• _Document section_
[START]
There has been a large amount of speculation and research into the seasonal mantra in equity exposure that says “Sell in May and go away.” Our viewpoint is that the more oft quoted a phrase or buzzword becomes, the less effective it is. In a measurement of monthly returns from Guggenheim from 1929- 2012, September has been the worst month to be invested. However, May has been second most volatile; and yet the months of June, July and August were all positive – on average. We subscribe to the narrative that long-term success is dependent upon time in the market rather than trying to time the market. Though only through 2012, the recent 3.5 years’ worth of data won’t materially shift the results of the 83 years of data from their study.


To make the “Sell in May” investing philosophy work, one must be willing to put aside emotion and pick the re-entry point at a time when headlines and data are at their worst. Study after study has shown that the performance of investors who move in and out not only ring up more transaction fees but continually underperform long-term market returns. It seems we can never get enough of the hunt for the “Lucky Charms.”


To further illustrate this opportunity, consider the wide specter of negative sentiments bombarding the markets:



  • The data coming from the American Association of Individual Investors showed an intriguing point about fear and uncertainty. The chart below shows where the neutral and bullish investors have stood on a monthly basis to smooth out a bit. What one finds is that on the monthly basis, the increased amount of neutral investors and decline of bullish investors tie into roughly the same period 28 years ago – fall of 1988.

     



    Using the third quarter of 1988, consider what the total and annualized returns were in the following three years in the S&P 500 and Russell 2000.



    The second year struggled after a significant gain in the first year; however, consider that the average annual return in the S&P 500 from 1927 – 2015 is 5.54%. If one had the fortitude to hold through the tumultuous second year of 1990, the investor still nearly tripled the annualized return over the three years. You may recall that 1988 was an election year as well…. Oh how history rhymes.





  • One of our favorite sentiment indicators is the monthly Bank of America Merrill Lynch Global Fund Manager Survey. In their most recent release, they noted that the cash position rose to 5.5%, well above the contrarian point to buy when they hold 4.5%. It seems they are continuing their doomsday prepping. Couple that with those fund managers saying they are overweight equities fell to 9%, a reading only seen five times in the last 9 years. A rough analysis found a few important things including that many of these readings seem to fall in the springtime and the average annualized return for the S&P 500 for the next 12 months after hitting the current level was 16.01%. Only the period where it hit the level in 2008 showed a negative 12-month return.
[END]
• _Tasks to complete_
1. Return the records unchanged, starting at their first line and ending at the line that contains "blue circle at (179, 62): moved", with both of those lines included.
2. Please resume the investment commentary on "Sell in May" and market sentiment from the point where it stops.

• _Excerpted records_
[START]
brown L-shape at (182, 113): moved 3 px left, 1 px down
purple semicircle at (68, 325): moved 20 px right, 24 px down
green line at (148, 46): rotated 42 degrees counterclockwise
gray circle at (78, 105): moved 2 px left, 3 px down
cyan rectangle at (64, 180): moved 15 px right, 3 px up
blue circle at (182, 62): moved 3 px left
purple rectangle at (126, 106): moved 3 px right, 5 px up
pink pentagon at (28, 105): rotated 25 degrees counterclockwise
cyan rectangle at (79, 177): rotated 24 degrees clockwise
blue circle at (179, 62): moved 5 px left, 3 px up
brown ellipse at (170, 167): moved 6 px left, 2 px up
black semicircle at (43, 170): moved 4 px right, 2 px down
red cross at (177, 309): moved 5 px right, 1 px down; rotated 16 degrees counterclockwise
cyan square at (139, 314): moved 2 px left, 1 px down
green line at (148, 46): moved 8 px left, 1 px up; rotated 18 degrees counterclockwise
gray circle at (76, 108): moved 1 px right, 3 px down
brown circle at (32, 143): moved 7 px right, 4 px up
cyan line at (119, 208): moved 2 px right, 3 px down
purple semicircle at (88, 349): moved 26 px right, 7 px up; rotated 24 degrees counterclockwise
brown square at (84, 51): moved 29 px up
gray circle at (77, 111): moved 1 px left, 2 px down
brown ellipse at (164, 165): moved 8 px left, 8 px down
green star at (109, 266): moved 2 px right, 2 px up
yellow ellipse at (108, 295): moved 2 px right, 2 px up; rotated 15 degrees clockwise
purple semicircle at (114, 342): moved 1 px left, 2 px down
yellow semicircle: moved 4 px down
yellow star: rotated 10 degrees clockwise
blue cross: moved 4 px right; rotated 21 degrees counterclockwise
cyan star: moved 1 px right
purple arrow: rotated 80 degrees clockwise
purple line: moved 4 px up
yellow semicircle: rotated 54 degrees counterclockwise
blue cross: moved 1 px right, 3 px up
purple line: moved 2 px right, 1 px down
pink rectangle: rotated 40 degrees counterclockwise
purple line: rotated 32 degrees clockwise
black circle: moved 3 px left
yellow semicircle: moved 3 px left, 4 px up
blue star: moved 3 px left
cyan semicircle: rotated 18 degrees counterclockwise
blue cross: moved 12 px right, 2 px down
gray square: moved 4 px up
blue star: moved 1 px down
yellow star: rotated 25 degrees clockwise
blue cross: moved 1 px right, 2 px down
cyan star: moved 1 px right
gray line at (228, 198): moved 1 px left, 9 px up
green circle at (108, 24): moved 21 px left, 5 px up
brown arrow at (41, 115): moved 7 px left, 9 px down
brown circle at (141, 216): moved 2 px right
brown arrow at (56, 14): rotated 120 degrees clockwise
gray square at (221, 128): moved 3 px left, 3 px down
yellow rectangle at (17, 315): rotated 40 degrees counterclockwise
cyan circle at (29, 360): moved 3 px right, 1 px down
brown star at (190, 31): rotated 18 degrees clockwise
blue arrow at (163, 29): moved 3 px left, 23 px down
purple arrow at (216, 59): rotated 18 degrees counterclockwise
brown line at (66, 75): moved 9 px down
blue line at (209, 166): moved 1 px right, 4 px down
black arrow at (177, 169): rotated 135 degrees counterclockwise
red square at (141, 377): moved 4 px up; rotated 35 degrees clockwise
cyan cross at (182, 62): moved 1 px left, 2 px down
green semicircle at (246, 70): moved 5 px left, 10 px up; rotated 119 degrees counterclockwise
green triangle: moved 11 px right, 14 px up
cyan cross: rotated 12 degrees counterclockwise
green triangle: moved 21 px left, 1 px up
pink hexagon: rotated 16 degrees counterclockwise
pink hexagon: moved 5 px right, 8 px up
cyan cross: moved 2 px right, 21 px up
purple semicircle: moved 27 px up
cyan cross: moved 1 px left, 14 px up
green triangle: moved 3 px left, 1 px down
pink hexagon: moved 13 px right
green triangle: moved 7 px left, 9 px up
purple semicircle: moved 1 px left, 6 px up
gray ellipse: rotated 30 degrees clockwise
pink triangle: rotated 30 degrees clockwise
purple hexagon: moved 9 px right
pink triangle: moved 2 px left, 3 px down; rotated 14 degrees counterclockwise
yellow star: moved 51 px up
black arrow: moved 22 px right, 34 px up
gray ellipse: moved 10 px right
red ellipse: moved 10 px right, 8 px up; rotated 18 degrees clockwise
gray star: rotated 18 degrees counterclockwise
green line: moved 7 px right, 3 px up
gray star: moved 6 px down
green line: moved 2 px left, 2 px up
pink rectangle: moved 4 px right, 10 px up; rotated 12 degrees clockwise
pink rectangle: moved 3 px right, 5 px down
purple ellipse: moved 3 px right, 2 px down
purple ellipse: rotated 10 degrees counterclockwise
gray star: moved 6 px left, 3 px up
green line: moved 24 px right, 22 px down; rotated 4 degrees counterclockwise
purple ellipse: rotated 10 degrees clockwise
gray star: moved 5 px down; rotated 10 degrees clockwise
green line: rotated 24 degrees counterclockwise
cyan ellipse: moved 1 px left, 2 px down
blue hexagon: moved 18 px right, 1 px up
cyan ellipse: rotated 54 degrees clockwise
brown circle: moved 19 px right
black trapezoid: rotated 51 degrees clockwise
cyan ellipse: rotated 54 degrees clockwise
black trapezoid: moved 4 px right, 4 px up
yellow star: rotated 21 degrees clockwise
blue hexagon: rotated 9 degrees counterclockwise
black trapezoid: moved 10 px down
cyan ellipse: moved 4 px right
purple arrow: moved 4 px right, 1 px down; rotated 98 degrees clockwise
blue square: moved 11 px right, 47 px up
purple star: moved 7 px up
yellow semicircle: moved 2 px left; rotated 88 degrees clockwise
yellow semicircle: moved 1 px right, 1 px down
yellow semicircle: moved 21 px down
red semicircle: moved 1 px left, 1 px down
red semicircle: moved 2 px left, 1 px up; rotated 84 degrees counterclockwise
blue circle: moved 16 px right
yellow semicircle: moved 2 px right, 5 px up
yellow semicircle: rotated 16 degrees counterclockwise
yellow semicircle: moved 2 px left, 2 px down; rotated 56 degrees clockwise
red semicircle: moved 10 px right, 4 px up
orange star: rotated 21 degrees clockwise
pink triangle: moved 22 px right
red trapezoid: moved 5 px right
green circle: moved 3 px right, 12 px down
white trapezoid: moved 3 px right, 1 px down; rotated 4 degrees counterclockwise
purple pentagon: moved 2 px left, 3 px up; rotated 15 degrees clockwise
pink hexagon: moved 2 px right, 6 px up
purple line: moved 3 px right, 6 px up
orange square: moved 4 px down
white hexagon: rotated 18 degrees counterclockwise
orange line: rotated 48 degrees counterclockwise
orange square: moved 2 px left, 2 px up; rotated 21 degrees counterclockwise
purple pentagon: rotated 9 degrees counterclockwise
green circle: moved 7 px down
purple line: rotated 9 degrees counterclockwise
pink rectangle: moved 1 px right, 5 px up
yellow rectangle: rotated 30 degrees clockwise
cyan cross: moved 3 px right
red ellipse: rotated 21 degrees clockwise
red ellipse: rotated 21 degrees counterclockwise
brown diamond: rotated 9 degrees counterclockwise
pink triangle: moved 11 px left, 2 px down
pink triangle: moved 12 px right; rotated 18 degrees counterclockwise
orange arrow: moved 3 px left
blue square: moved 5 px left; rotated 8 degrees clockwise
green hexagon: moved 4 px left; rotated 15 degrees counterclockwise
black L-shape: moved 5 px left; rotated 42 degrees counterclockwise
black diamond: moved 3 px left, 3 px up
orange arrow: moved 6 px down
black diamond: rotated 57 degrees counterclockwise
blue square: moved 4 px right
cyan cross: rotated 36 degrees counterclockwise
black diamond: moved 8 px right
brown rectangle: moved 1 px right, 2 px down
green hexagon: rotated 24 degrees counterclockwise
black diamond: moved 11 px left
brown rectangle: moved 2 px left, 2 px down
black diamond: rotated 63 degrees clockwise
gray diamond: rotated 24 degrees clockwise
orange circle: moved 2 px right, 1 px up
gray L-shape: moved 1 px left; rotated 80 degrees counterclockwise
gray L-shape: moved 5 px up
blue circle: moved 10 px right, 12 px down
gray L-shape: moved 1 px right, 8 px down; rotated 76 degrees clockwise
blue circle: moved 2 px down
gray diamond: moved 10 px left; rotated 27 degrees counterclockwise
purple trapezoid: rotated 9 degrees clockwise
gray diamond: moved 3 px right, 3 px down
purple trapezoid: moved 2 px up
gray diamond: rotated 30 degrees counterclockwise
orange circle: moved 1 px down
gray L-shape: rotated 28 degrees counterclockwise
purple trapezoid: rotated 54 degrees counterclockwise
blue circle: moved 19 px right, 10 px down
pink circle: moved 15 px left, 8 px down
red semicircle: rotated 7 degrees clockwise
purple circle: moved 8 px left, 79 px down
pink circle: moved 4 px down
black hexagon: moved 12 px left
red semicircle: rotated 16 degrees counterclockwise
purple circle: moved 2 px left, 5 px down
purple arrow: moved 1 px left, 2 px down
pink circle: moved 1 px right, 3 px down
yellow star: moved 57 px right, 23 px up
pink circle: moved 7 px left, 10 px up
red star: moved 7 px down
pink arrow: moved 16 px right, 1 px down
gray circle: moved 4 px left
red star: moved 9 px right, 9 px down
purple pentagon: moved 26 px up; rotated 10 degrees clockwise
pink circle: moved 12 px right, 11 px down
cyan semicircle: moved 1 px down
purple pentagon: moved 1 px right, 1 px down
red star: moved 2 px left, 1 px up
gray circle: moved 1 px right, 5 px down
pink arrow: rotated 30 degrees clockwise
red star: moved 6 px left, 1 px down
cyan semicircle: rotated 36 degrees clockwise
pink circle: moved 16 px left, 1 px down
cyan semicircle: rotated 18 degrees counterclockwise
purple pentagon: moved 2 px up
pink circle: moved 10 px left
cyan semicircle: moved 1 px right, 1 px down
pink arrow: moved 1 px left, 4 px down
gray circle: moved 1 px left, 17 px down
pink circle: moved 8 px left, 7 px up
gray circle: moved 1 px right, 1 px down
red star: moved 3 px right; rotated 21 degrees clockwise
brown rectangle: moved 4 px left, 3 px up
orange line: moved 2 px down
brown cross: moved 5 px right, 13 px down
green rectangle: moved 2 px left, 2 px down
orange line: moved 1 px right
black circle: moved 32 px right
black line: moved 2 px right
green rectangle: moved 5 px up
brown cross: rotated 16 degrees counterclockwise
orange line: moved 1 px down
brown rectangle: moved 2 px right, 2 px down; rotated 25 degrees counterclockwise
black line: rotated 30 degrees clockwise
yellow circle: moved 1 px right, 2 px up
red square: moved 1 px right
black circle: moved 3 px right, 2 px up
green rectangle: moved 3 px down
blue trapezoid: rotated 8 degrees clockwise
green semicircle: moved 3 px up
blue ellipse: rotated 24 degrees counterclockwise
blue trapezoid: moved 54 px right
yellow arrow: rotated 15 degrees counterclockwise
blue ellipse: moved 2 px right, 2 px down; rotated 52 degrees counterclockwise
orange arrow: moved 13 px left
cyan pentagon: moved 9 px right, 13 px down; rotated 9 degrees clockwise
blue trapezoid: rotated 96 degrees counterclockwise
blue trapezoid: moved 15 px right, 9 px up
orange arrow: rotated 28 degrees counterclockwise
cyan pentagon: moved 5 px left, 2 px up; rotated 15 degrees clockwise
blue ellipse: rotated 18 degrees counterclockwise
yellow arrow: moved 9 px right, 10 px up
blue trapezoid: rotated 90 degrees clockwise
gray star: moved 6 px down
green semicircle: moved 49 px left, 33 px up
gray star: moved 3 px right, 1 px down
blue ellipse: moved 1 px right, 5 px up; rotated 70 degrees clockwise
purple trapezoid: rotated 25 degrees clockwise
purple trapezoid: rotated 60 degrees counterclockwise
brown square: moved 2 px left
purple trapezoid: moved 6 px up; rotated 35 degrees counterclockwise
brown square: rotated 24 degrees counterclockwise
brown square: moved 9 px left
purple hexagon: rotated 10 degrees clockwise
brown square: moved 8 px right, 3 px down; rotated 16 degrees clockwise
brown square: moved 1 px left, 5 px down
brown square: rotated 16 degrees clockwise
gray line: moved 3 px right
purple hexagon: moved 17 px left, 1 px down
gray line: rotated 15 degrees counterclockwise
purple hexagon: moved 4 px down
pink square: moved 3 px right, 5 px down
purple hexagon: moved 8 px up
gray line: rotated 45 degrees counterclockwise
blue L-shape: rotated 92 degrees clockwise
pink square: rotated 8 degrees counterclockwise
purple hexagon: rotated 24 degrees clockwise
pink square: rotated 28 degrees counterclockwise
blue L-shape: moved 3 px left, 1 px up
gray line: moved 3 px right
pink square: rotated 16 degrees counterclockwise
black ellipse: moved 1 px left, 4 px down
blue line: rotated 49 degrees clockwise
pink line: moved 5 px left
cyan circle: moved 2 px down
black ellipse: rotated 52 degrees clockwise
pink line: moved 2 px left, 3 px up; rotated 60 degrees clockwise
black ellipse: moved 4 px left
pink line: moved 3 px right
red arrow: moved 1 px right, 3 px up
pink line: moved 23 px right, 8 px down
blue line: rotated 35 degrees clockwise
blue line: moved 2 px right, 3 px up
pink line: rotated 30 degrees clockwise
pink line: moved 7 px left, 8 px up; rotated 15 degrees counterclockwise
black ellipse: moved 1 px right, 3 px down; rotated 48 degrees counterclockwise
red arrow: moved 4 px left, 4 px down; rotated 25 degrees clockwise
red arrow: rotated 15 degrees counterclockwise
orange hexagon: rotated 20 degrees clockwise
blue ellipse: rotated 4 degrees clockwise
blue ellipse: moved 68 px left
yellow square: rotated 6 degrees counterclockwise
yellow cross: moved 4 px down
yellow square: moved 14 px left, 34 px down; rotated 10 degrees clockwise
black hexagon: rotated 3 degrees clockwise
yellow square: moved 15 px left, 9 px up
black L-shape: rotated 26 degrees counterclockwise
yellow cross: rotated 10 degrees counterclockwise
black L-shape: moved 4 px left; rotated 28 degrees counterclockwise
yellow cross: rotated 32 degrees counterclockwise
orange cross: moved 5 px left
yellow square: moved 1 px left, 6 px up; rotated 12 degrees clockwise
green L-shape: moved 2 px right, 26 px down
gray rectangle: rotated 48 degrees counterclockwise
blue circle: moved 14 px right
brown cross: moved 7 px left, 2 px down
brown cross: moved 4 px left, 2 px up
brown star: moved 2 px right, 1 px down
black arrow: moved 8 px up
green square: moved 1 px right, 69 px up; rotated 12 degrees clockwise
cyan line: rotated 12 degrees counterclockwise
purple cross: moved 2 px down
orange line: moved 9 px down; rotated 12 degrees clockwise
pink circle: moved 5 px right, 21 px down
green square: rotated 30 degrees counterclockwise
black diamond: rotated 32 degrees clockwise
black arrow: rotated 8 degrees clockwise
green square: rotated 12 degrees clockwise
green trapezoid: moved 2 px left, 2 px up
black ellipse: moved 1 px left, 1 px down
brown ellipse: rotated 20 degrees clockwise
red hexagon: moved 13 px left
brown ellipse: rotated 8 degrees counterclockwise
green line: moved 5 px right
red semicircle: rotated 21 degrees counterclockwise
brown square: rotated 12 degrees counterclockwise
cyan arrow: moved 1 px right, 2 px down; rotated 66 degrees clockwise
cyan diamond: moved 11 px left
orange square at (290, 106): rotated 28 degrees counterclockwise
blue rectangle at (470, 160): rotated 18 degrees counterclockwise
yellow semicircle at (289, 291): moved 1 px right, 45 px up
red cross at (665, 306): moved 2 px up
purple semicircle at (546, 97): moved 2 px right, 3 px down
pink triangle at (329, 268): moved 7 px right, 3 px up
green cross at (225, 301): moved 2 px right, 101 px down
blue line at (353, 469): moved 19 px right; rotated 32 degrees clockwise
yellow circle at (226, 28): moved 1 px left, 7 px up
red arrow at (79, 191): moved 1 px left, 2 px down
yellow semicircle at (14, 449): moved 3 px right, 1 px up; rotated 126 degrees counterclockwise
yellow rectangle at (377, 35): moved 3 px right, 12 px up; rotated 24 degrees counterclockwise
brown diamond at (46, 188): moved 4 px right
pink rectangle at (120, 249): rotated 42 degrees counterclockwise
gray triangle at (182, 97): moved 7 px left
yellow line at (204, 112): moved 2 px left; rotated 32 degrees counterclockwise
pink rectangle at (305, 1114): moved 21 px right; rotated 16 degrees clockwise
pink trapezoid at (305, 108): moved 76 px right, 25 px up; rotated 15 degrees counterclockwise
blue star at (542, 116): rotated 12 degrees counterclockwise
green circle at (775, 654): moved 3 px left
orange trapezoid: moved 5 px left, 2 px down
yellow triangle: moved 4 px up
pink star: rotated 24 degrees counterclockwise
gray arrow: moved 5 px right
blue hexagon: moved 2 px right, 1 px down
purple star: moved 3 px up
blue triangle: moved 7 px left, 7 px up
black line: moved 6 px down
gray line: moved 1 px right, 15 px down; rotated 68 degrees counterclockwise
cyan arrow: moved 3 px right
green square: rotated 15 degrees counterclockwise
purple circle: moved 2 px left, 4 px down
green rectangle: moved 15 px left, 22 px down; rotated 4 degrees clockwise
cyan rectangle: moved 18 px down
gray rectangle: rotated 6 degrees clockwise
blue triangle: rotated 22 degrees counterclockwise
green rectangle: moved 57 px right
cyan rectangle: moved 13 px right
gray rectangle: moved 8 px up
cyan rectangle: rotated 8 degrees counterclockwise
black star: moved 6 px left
[END]
• _The results_
1.
brown L-shape at (182, 113): moved 3 px left, 1 px down
purple semicircle at (68, 325): moved 20 px right, 24 px down
green line at (148, 46): rotated 42 degrees counterclockwise
gray circle at (78, 105): moved 2 px left, 3 px down
cyan rectangle at (64, 180): moved 15 px right, 3 px up
blue circle at (182, 62): moved 3 px left
purple rectangle at (126, 106): moved 3 px right, 5 px up
pink pentagon at (28, 105): rotated 25 degrees counterclockwise
cyan rectangle at (79, 177): rotated 24 degrees clockwise
blue circle at (179, 62): moved 5 px left, 3 px up

2.
  • One of the more affirming contrarian signs could be the events that are surrounding the hedge fund arena. Much has been written about the substandard retunes of hedge funds measured as a whole and their high fees; however, lesser written about is the directional bets needed to be made to generate alpha and anemic success rate such strategies hold over time. As such, Bianco research has shown a rising correlation of general hedge fund performance and the movements in the general equity markets. In an article today from Bloomberg, Blackstone Group President Tony James says hedge funds could lose 25% of their assets in the next year or a little over $700 billion. FactSet reported that the top 50 hedge funds as measured by assets exited equities in the first quarter to the tune of $55 billion with the largest liquidated position being that of Apple. Is there any surprise that Berkshire Hathaway recently purchased a billion dollars’ worth of stock?





As we begin to enter the summer months and vacations and time off begin to moderate the volume traded in the markets, keep in mind Warren Buffets quote: “Someone is sitting in the shade today because someone planted a tree a long time ago.”


CRN: 2016-0517-5360R


This commentary is for informational purposes only. All investments are subject to risk and past performance is no guarantee of future results. Please see the Disclosures webpage for additional risk information. For additional commentary or financial resources, please visit www.aamlive.com.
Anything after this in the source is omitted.